Contact dependent reproducible hypomania induced by deep brain stimulation in Parkinson's disease: clinical, anatomical and functional imaging study.

机构信息

Service de Neurologie A, Hôpital Gabriel Montpied, 58 rue Montalembert, CHU Clermont-Ferrand, F-63000 Clermont-Ferrand, France.

出版信息

J Neurol Neurosurg Psychiatry. 2011 Jun;82(6):607-14. doi: 10.1136/jnnp.2009.199323. Epub 2010 Nov 3.

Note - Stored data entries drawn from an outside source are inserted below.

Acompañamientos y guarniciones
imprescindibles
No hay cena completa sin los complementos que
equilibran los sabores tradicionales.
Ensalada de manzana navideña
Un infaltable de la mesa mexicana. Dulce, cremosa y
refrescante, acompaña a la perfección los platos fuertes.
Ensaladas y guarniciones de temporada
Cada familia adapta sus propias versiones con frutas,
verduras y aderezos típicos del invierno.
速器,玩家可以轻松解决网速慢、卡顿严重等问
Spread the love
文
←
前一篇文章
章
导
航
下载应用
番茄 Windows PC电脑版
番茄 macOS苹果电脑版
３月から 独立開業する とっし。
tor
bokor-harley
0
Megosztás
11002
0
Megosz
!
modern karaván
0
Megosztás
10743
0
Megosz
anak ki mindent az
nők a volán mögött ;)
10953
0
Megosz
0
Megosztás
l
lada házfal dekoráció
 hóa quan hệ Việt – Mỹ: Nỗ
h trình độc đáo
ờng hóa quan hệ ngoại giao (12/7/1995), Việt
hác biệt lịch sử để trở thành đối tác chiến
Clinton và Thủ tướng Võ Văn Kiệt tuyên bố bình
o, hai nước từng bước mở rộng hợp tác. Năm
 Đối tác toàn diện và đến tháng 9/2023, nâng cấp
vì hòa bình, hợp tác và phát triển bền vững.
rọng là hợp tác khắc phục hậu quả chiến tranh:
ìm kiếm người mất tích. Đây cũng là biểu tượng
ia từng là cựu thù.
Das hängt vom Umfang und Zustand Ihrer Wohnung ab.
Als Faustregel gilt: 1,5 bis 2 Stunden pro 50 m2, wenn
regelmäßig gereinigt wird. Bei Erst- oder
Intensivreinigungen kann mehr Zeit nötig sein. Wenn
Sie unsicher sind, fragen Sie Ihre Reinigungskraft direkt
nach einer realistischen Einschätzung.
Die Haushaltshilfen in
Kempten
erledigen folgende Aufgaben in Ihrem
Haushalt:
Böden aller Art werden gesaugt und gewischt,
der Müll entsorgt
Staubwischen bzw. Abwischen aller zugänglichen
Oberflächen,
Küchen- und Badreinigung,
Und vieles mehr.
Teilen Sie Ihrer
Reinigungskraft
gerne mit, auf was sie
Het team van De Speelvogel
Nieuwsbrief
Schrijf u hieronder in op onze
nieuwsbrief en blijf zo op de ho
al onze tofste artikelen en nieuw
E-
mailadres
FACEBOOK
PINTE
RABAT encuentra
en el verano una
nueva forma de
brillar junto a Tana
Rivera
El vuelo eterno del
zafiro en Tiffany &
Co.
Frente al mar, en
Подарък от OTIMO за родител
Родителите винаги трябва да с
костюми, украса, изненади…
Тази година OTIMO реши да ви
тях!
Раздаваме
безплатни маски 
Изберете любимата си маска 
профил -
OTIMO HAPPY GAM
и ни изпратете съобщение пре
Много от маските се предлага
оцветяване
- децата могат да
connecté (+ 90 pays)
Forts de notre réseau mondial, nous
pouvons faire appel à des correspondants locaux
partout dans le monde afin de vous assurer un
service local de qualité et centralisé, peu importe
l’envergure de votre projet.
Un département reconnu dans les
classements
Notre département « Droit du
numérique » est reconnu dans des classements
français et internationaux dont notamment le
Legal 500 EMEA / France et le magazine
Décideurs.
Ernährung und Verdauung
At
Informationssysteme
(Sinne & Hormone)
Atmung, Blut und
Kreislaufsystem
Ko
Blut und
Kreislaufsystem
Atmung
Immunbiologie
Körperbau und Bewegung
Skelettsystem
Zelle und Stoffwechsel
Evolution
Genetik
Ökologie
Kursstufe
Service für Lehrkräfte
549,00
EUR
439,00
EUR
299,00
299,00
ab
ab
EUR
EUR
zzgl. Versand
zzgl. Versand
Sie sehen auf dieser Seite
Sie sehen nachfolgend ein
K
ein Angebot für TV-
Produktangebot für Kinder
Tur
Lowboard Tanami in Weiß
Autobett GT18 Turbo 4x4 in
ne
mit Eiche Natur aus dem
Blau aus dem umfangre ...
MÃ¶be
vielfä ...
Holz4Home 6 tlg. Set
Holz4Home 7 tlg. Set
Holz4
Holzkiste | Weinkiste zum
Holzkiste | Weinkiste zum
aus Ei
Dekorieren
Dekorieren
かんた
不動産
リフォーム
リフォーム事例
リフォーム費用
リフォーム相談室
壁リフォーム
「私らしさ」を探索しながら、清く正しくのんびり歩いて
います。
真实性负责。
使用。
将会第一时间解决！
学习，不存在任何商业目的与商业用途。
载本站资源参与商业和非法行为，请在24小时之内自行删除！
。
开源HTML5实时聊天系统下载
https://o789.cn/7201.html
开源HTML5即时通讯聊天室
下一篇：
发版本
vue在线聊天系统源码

DOI:10.1136/jnnp.2009.199323
PMID:21047882
Abstract

Hypomanic symptoms depending on anatomical location of contacts are reported in patients with Parkinson's disease (PD) treated by deep brain stimulation (DBS) of the subthalamic nucleus (STN). However, the underlying cortical and subcortical dysfunction is debated. In this study, five PD patients implanted with DBS-STN who presented with reversible and reproducible hypomanic symptoms after stimulation of specific 'manic' contacts were investigated. Hypomanic symptoms were assessed using the Bech and Rafaelsen Mania Scale (MAS). Three dimensional anatomical location of 'euthymic' and 'manic' contacts, after matching the postoperative CT scan with the preoperative stereotactic MRI, and a H(2)(15)O positron emission tomography (PET) study testing 'euthymic' and 'manic' contacts, were performed. Under 'euthymic' conditions, MAS score (mean±SD) was 0.6±0.5 compared with 7.8±3.1 under 'manic' conditions. Nine of 10 'manic' contacts were located in the substantia nigra, mainly in its ventral part. PET showed that hypomania was associated with strong asymmetrical cerebral activation involving preferentially the right hemisphere and was mediated by activation of the anterior cingulate and medial prefrontal cortex. The present study demonstrates the role of the subcortical structures in the genesis of hypomania in PD patients treated with DBS and stresses the involvement of the substantia nigra.

摘要

在接受深部脑刺激(DBS)治疗的帕金森病(PD)患者中,据报道,根据触点的解剖位置,会出现轻躁狂症状。然而,皮质和皮质下功能障碍的潜在原因仍存在争议。在这项研究中,对 5 名接受 STN-DBS 治疗且在刺激特定“躁狂”触点后出现可逆和可重复的轻躁狂症状的 PD 患者进行了研究。使用 Bech 和 Rafaelsen 躁狂量表(MAS)评估轻躁狂症状。在将术后 CT 扫描与术前立体定向 MRI 匹配后,确定“正常”和“躁狂”触点的三维解剖位置,并进行 H(2)(15)O 正电子发射断层扫描(PET)研究以测试“正常”和“躁狂”触点。在“正常”状态下,MAS 评分(均值±标准差)为 0.6±0.5,而在“躁狂”状态下为 7.8±3.1。在 10 个“躁狂”触点中,有 9 个位于黑质,主要位于其腹侧部分。PET 显示,轻躁狂与强烈的非对称大脑激活有关,主要涉及右侧半球,并且由前扣带和内侧前额叶皮层的激活介导。本研究证明了皮质下结构在接受 DBS 治疗的 PD 患者中产生轻躁狂的作用,并强调了黑质的参与。